BPF_PROG_LOADThe command is used to load the eBPF program in the kernel and returns a file descriptor associated with the eBPF program.

char bpf_log_buf[LOG_BUF_SIZE];

int bpf_prog_load(enum bpf_prog_type type, const struct bpf_insn* insns, int insn_cnt, const char* license)
{
    union bpf_attr attr = {
        .prog_type = type,
        .insns = ptr_to_u64(insns),
        .insn_cnt = insn_cnt,
        .license = ptr_to_u64(license),
        .log_buf = ptr_to_u64(bpf_log_buf),
        .log_size = LOG_BUF_SIZE,
        .log_level = 1,
    };

    return bpf(BPF_PROG_LOAD, &attr, sizeof(attr));
}

prog_typeIs one of the following available program types

enum bpf_prog_type {
    BPF_PROG_TYPE_UNSPEC, /* Reserve 0 as invalid program type */
    BPF_PROG_TYPE_SOCKET_FILTER,
    BPF_PROG_TYPE_KPROBE,
    BPF_PROG_TYPE_SCHED_CLS,
    BPF_PROG_TYPE_SCHED_ACT,
    BPF_PROG_TYPE_TRACEPOINT,
    BPF_PROG_TYPE_XDP,
    BPF_PROG_TYPE_PERF_EVENT,
    BPF_PROG_TYPE_CGROUP_SKB,
    BPF_PROG_TYPE_CGROUP_SOCK,
    BPF_PROG_TYPE_LWT_IN,
    BPF_PROG_TYPE_LWT_OUT,
    BPF_PROG_TYPE_LWT_XMIT,
    BPF_PROG_TYPE_SOCK_OPS,
    BPF_PROG_TYPE_SK_SKB,
    BPF_PROG_TYPE_CGROUP_DEVICE,
    BPF_PROG_TYPE_SK_MSG,
    BPF_PROG_TYPE_RAW_TRACEPOINT,
    BPF_PROG_TYPE_CGROUP_SOCK_ADDR,
    BPF_PROG_TYPE_LWT_SEG6LOCAL,
    BPF_PROG_TYPE_LIRC_MODE2,
    BPF_PROG_TYPE_SK_REUSEPORT,
    BPF_PROG_TYPE_FLOW_DISSECTOR,
    /* See /usr/include/linux/bpf.h for the full list. */
};

The details of the eBPF program type are later, bpf_attrThe remaining areas are set as follows

  • insns is an array composed of struct bpf_insn instructions
  • insn_cntis the number of instructions in insns
  • license is the license string, GPL must be set in order to match the helper function marked gpl_only
  • log_bufIt is a buffer allocated by the caller, in which the verifier in the kernel can save verification log information. This log information consists of a multi-line string, and the purpose is to let the program author understand why the verifier thinks this program is unsafe ( Equivalent to the compiler's log), as the verifier evolves, the output format may change
  • log_size is the buffer size of log_buf. If the buffer is not enough to save all the validator logs, -1 will be returned and errno will be set. forENOSPC
  • log_level is the verbosity level of the validator log, 00 means that the validator will not provide logs, in which case log_buf must be a null pointer, log_size Must be 0

Calling the returned file descriptorclose()will uninstall the eBPF program

Maps can be accessed by eBPF programs and used to exchange data between eBPF programs, and between eBPF and user programs. For example, eBPF programs can process various events (kprobe, packet) and save their data in the map, And user-space programs can obtain data from the mapping. In turn, user-space programs can use mapping as a configuration mechanism, filling the mapping with values ​​checked by the eBPF program, and dynamically changing the behavior of the program based on the values.

eBPF program types

The type of eBPF program determines which kernel helper functions can be called. The type of program also determines the format of the program's input-struct bpf_context (that is, the format passed to the eBPF program when it is first run some data)
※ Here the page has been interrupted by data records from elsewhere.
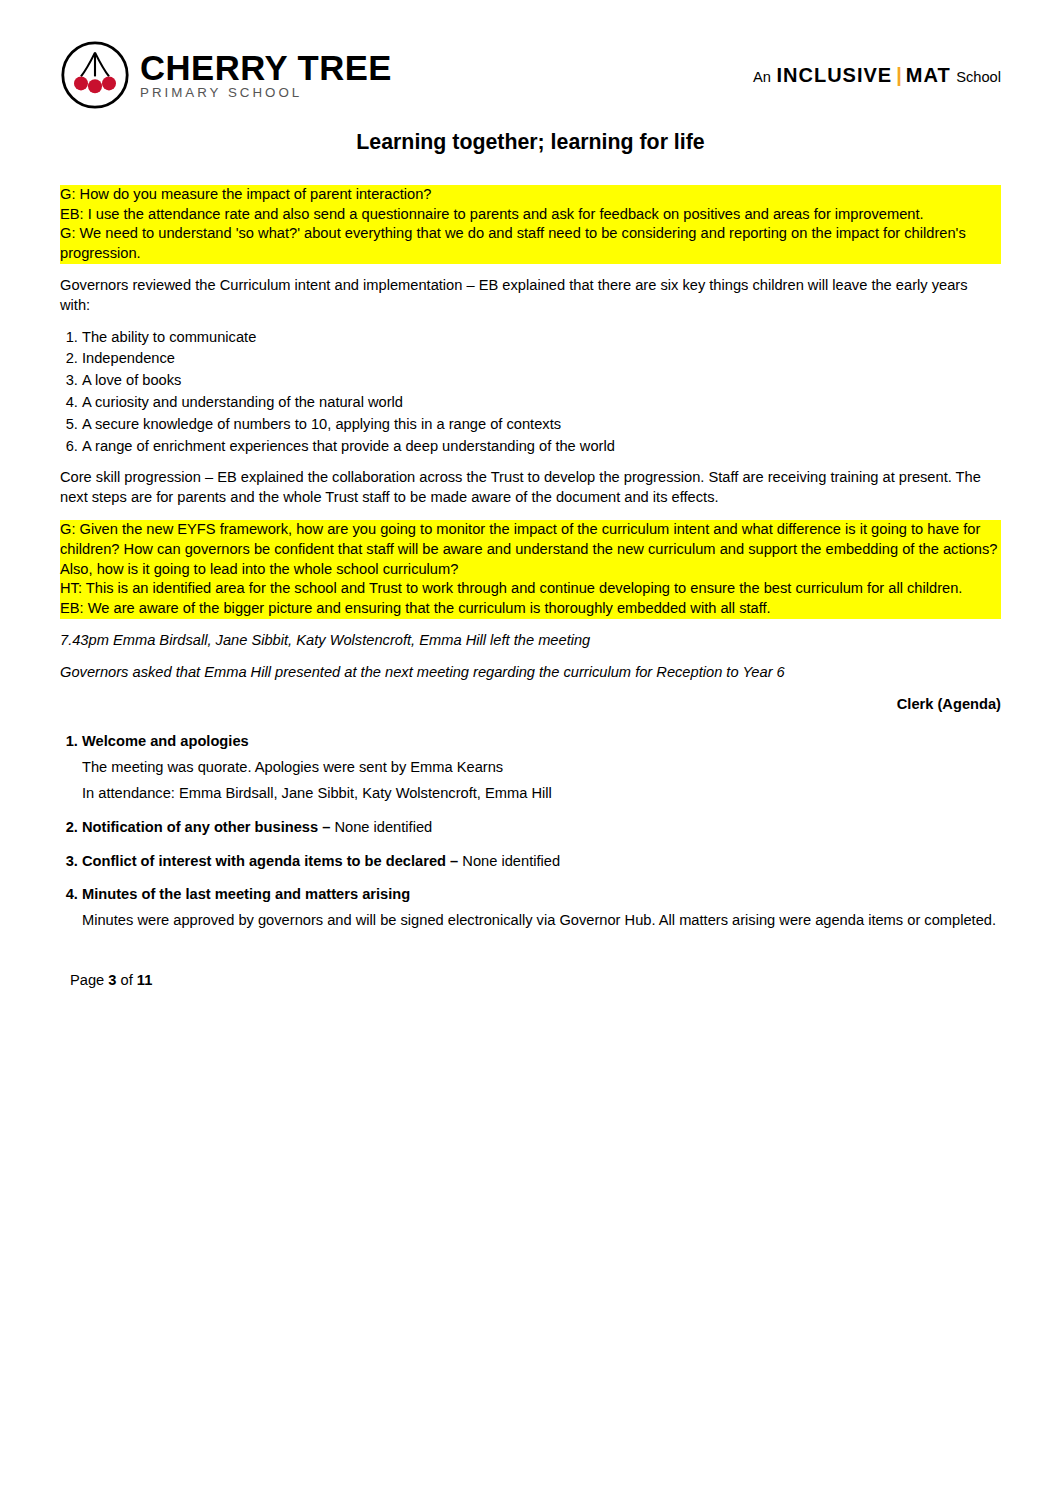CHERRY TREE
PRIMARY SCHOOL
An INCLUSIVE|MAT School
Learning together; learning for life
G: How do you measure the impact of parent interaction?
EB: I use the attendance rate and also send a questionnaire to parents and ask for feedback on positives and areas for improvement.
G: We need to understand 'so what?' about everything that we do and staff need to be considering and reporting on the impact for children's progression.
Governors reviewed the Curriculum intent and implementation – EB explained that there are six key things children will leave the early years with:
The ability to communicate
Independence
A love of books
A curiosity and understanding of the natural world
A secure knowledge of numbers to 10, applying this in a range of contexts
A range of enrichment experiences that provide a deep understanding of the world
Core skill progression – EB explained the collaboration across the Trust to develop the progression. Staff are receiving training at present. The next steps are for parents and the whole Trust staff to be made aware of the document and its effects.
G: Given the new EYFS framework, how are you going to monitor the impact of the curriculum intent and what difference is it going to have for children? How can governors be confident that staff will be aware and understand the new curriculum and support the embedding of the actions? Also, how is it going to lead into the whole school curriculum?
HT: This is an identified area for the school and Trust to work through and continue developing to ensure the best curriculum for all children.
EB: We are aware of the bigger picture and ensuring that the curriculum is thoroughly embedded with all staff.
7.43pm Emma Birdsall, Jane Sibbit, Katy Wolstencroft, Emma Hill left the meeting
Governors asked that Emma Hill presented at the next meeting regarding the curriculum for Reception to Year 6
Clerk (Agenda)
Welcome and apologies
The meeting was quorate. Apologies were sent by Emma Kearns
In attendance: Emma Birdsall, Jane Sibbit, Katy Wolstencroft, Emma Hill
Notification of any other business – None identified
Conflict of interest with agenda items to be declared – None identified
Minutes of the last meeting and matters arising
Minutes were approved by governors and will be signed electronically via Governor Hub. All matters arising were agenda items or completed.
Page 3 of 11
For example, a tracer that is a socket filter does not necessarily have the same set of helper functions (there may be common helper functions). Similarly, the input (context) of a tracer is a collection of register values. For a socket filter, Say it is a network data packet

The set of functions available for specific types of eBPF programs may increase in the future.

The following program types are supported

  • BPF_PROG_TYPE_SOCKET_FILTER, currently, BPF_PROG_TYPE_SOCKET_FILTER has the following set of available functions:
    • bpf_map_lookup_elem(map_fd, void *key): Find key in map_fd
    • bpf_map_update_elem(map_fd, void *key, void *value): Update key or value
    • bpf_map_delete_elem(map_fd, void *key)Delete a key in map_fd
    • bpf_contextThe parameter is a pointer to struct __sk_buff (network packet buffer)
  • BPF_PROG_TYPE_KPROBE
  • BPF_PROG_TYPE_SCHED_CLS
  • BPF_PROG_TYPE_SCHED_ACT

event

Once a program is loaded, it can be attached to an event. Various kernel subsystems have different ways of doing this.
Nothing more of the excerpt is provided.